How does coronary artery disease affect my body?

coronary artery disease

Coronary artery disease (CAD) remains the leading cause of death in America, affecting nearly 1 in 10 people aged 40 to 80 and about 1 in 5 people under 65. CAD occurs when the arteries (coronary arteries), which supply blood to the heart, become narrowed due to plaque buildup. This buildup is called atherosclerosis.

As it grows, less blood can flow through the arteries. As a result, the heart muscle struggles to get enough blood, oxygen, and nutrients, leading to chest pain (angina) or a heart attack.

What are the forms of coronary artery disease?

There are two forms of CAD:

Stable ischemic heart disease. A gradual narrowing of coronary arteries characterizes this chronic form. As a result, the heart gets less oxygen-rich blood. However, the individual may experience some symptoms, but it is possible to live with such a condition.

Acute coronary syndrome. This is a sudden form that requires urgent medical attention. The plaque in the coronary artery forms a blood clot that blocks blood flow and causes a heart attack.

Coronary artery disease symptoms

CAD develops gradually, and symptoms may go unnoticed. Once the heart gets less oxygen-rich blood, the symptoms may become more frequent. The person may experience the following signs and symptoms of coronary artery disease:

  • Stable angina. This is the most common symptom. The individual may feel temporary chest pain or discomfort on the middle or left side of the chest. Physical activity or strong stress may trigger angina, lasting for several minutes after the triggering event ends.
  • Shortness of breath (dyspnea). It can be hard to breathe, especially during light physical activity.
  • Fatigue. Because the heart can’t pump enough blood to meet the body’s needs, the person may feel unusually tired.
  • Heart attack. Crushing chest pain or pressure, shoulder or arm pain, shortness of breath, and sweating are classic heart attack symptoms. Women may have less typical symptoms, such as neck or jaw pain, nausea, and fatigue. However, some heart attacks don’t cause any noticeable signs or symptoms.

How does CDA affect the body?

Coronary artery disease can be the reason for heart attack. Because of a lack of blood flow, the heart muscle starts to die. To restore blood flow to the heart and save a life, seek prompt medical attention. Additionally, CDA weakens the heart and causes complications. They include:

  • Heart failure
  • cardiac arrest
  • cardiogenic shock
  • atrial fibrillation.

Causes of coronary artery disease

Atherosclerosis is the main reason for coronary artery disease, as it causes the gradual buildup of plaque in arteries throughout the body. It continues to gather along the artery walls, making them narrow and stiff. The buildup plaque consists of cholesterol, waste products, calcium, and fibrin (a substance that helps your blood clot).

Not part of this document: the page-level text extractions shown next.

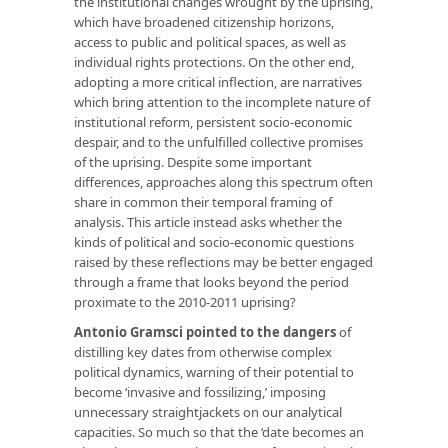
the institutional changes wrought by the uprising,
which have broadened citizenship horizons,
access to public and political spaces, as well as
individual rights protections. On the other end,
adopting a more critical inflection, are narratives
which bring attention to the incomplete nature of
institutional reform, persistent socio-economic
despair, and to the unfulfilled collective promises
of the uprising. Despite some important
differences, approaches along this spectrum often
share in common their temporal framing of
analysis. This article instead asks whether the
kinds of political and socio-economic questions
raised by these reflections may be better engaged
through a frame that looks beyond the period
proximate to the 2010-2011 uprising?
Antonio Gramsci pointed to the dangers
of
distilling key dates from otherwise complex
political dynamics, warning of their potential to
become ‘invasive and fossilizing,’ imposing
unnecessary straightjackets on our analytical
capacities. So much so that the ‘date becomes an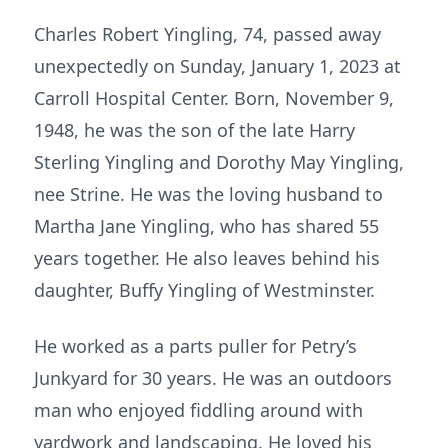
Charles Robert Yingling, 74, passed away
unexpectedly on Sunday, January 1, 2023 at
Carroll Hospital Center. Born, November 9,
1948, he was the son of the late Harry
Sterling Yingling and Dorothy May Yingling,
nee Strine. He was the loving husband to
Martha Jane Yingling, who has shared 55
years together. He also leaves behind his
daughter, Buffy Yingling of Westminster.
He worked as a parts puller for Petry’s
Junkyard for 30 years. He was an outdoors
man who enjoyed fiddling around with
yardwork and landscaping. He loved his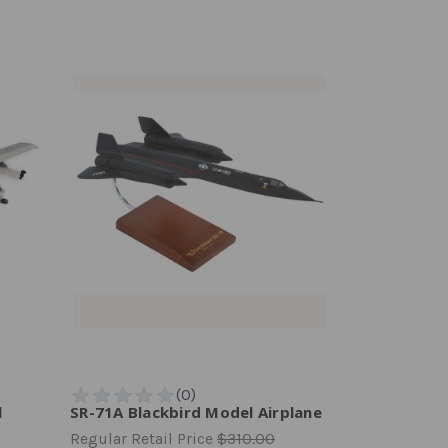
l
SR-71A Blackbird Model Airplane
Regular Retail Price
$310.00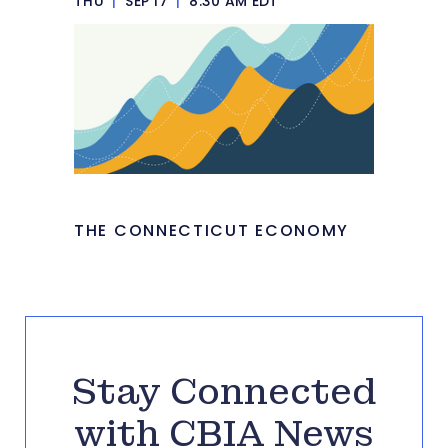
THU
|
SEP 17
|
8:30 AM EDT
THE CONNECTICUT ECONOMY
Stay Connected
with CBIA News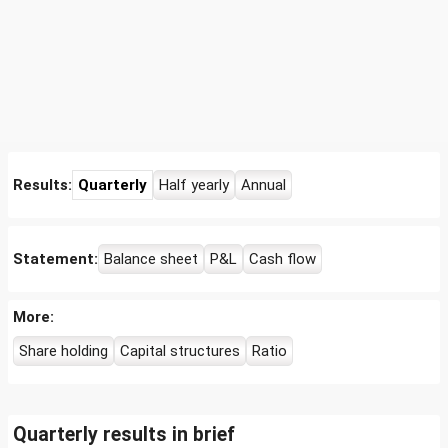
Results:
Quarterly
Half yearly
Annual
Statement:
Balance sheet
P&L
Cash flow
More:
Share holding
Capital structures
Ratio
Quarterly results in brief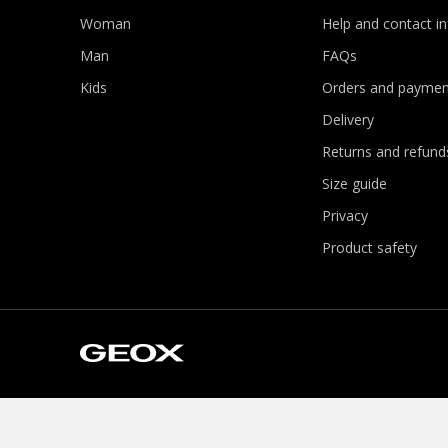
Woman
Help and contact i
Man
FAQs
Kids
Orders and paymen
Delivery
Returns and refund
Size guide
Privacy
Product safety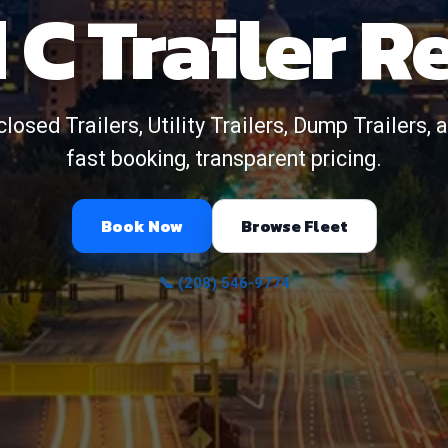
 C Trailer R
closed Trailers, Utility Trailers, Dump Trailers
fast booking, transparent pricing.
Book Now
Browse Fleet
📞 (208) 546-9774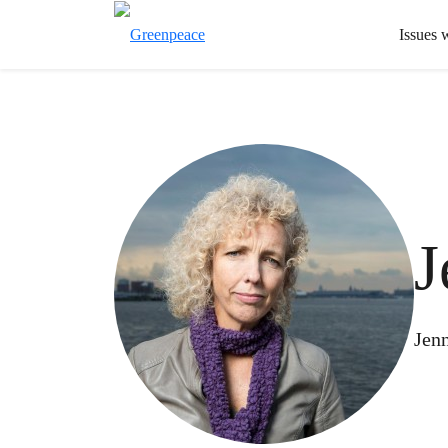
Issues 
J
Jenn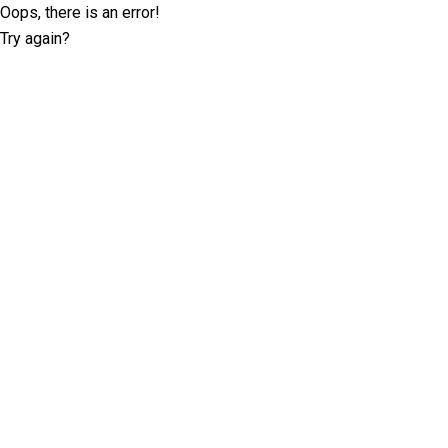
Oops, there is an error!
Try again?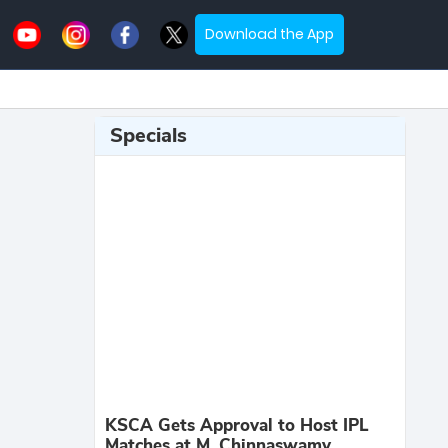
Download the App
Specials
KSCA Gets Approval to Host IPL
Matches at M. Chinnaswamy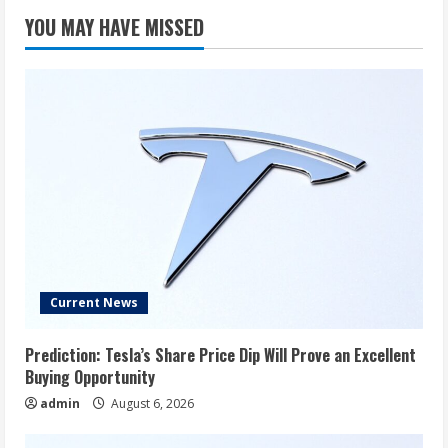
YOU MAY HAVE MISSED
Current News
Prediction: Tesla’s Share Price Dip Will Prove an Excellent
Buying Opportunity
admin
August 6, 2026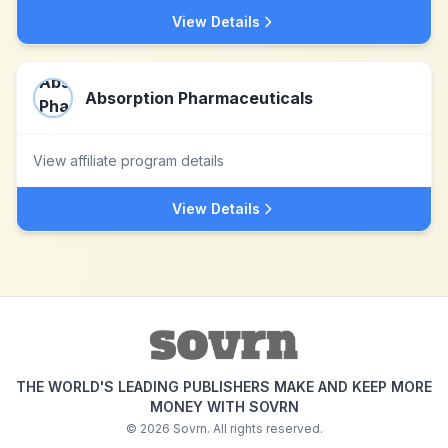
View Details
Absorption Pharmaceuticals
View affiliate program details
View Details
THE WORLD'S LEADING PUBLISHERS MAKE AND KEEP MORE
MONEY WITH SOVRN
©
2026
Sovrn. All rights reserved.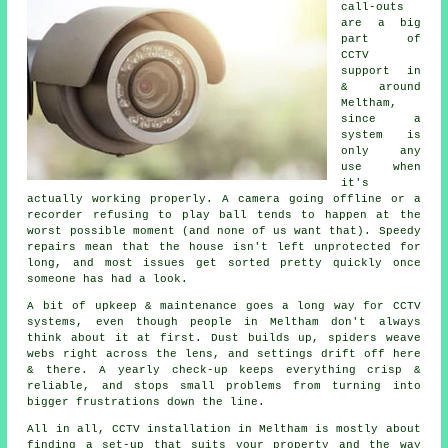
call-outs
are a big
part of
CCTV
support in
& around
Meltham,
since a
system is
only any
use when
it's
actually working properly. A camera going offline or a
recorder refusing to play ball tends to happen at the
worst possible moment (and none of us want that). Speedy
repairs mean that the house isn't left unprotected for
long, and most issues get sorted pretty quickly once
someone has had a look.
A bit of upkeep & maintenance goes a long way for CCTV
systems, even though people in Meltham don't always
think about it at first. Dust builds up, spiders weave
webs right across the lens, and settings drift off here
& there. A yearly check-up keeps everything crisp &
reliable, and stops small problems from turning into
bigger frustrations down the line.
All in all, CCTV installation in Meltham is mostly about
finding a set-up that suits your property and the way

Plaque damages the arteries and limits blood flow to specific body parts. As a result, the heart muscle cannot get enough oxygen-rich blood and nutrients it needs to work correctly. This condition is called myocardial ischemia, which causes angina (chest discomfort) and puts at risk for a heart attack.

Usually, when people have plaque buildup in their coronary arteries often have buildup elsewhere in their body, too. It can lead to carotid artery disease and peripheral artery disease.

Tests that help diagnose coronary artery disease

There are a lot of tests that may help to assess heart function and diagnose CAD. These include:

Blood tests

It allows one to check the blood for substances that harm arteries or increase the risk of CAD.

Electrocardiogram (EKG/ECG)

Records your heart’s electrical activity can detect old or current heart attacks, ischemia, and heart rhythm issues. With the help of an EKG monitor for home use, patients can keep an eye on heart health throughout the day and detect potential abnormalities in the heart’s electrical activity at an early stage.

Cardiac catheterization

It is known as the gold standard for diagnosing CAD. By inserting tubes into the coronary arteries, the doctor can evaluate or confirm CAD.
Coronary calcium scan. This test allows the provider to measure the amount of calcium in the walls of coronary arteries. It is the first sign of atherosclerosis. However, this test doesn’t determine how significant the blockage is, but it helps to assess the risk for CAD.

Computed tomography (CT) coronary angiogram

This method allows the contrasting dye to view 3D pictures of the heart as it moves and detects blockages in coronary arteries.

Echocardiogram (echo)

Allows to evaluate the heart’s structure and function.

Exercise stress test

It checks how the heart responds when it’s working very hard. For example, it can detect angina and blockages in your coronary arteries.

There are a lot of risk factors for coronary artery disease and some of them are impossible to control. However, some factors can be controlled by making lifestyle changes or taking medications. Visit your healthcare provider to talk about the risk factors and how you can manage them. Some people may also benefit from a procedure or surgery.